A group of consumer advocates has expressed concern over non-borrowing spouses facing foreclosure and eviction following the death of a borrowing spouse, according to comments the group recently submitted totaling 65 pages to the U.S. Department of Housing and Urban Development (HUD).
HUD and FHA amended the Home Equity Conversion Mortgage (HECM) program in January to prevent reverse mortgage lenders from calling the note from a surviving non-borrowing spouse. The amendment allowed for deferral of "due and payment status" for eligible non-borrowing spouses, hence deferring the foreclosure process, for FHA case numbers assigned on or after August 4, 2014 and for certain eligible HECMs and surviving non-borrowing spouses for case numbers issued before August 4, 2014.

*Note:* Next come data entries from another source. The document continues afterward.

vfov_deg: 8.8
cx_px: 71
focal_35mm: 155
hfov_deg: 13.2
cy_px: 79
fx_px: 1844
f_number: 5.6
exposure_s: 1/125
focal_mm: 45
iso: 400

The comments were submitted by the National Consumer Law Center on behalf of its low-income clients, Consumers Union, California Reinvestment Coalition, Housing and Economic Rights Advocates, Institute on Aging, and The National Housing Law Project. The groups claim in their letter that HUD amended its HECM policy in response to several lawsuits filed on behalf of non-borrowing spouses facing eviction, but they claim that even with the amendment, not enough people will qualify for the benefits because reverse mortgages originated prior to August 2014 did not take into account the often younger surviving spouse's age.
In order for the non-borrowing spouse to qualify for the HECM relief and keep their house under the amendment, first off, the servicer has to agree to assign the loan to HUD rather than pursue foreclosure. In addition, the surviving spouse must be either older or the same age as the deceased borrower at the time the loan was originated – or the surviving spouse must pay off the entire loan amount or 95 percent of the home's value.

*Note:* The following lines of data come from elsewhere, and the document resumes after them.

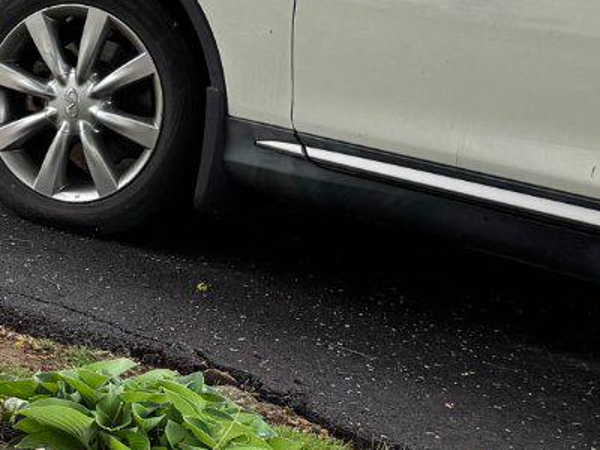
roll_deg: -3.8
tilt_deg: -11.8
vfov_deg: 12.0
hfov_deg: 12.5
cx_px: -854
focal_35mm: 123
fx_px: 2132
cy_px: 135
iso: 80
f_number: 1.78
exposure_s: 1/379
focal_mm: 6.76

These requirements keep many from qualifying, because in many cases the surviving spouse is younger, and on top of that, they don't have the money available to pay such a large sum.

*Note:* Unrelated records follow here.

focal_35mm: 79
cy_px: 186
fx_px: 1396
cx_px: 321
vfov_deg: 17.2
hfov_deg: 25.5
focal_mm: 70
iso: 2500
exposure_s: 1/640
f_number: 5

One of the big problems the groups are facing with this issue is that HUD has not revealed how many people are affected or how many non-borrowing, surviving spouses are facing eviction and foreclosure.
"Though HUD stated that it would consider the cost, legality and practicality of its action with respect to non-borrowing spouses, the agency has not provided data or information to support its analysis, conclusions or recommendations," the letter said. "Indeed, the agency has yet to provide information on the scope of the problem. Nor has HUD disclosed information regarding the actual number of outstanding loans with non-borrowing spouses."
In a report by the Consumer Financial Protection Bureau last month on consumer complaints regarding reverse mortgages, the most frequent complaint was on surviving, non-borrowing spouses suddenly facing foreclosure upon the death of a borrowing spouse. The report stated that "some consumers report that their loan originator falsely assured them they would be able to add the other spouse to the loan at a later date." Similarly, others complained that the loans are often difficult to repay and that lenders often throw obstacles in the way when consumers take steps to avoid foreclosure.
The government now requires loan underwriters consider the non-borrowing spouse's age, which solves the problem for newly originated loans. It remains to be seen what will happen with those originated before last August, however.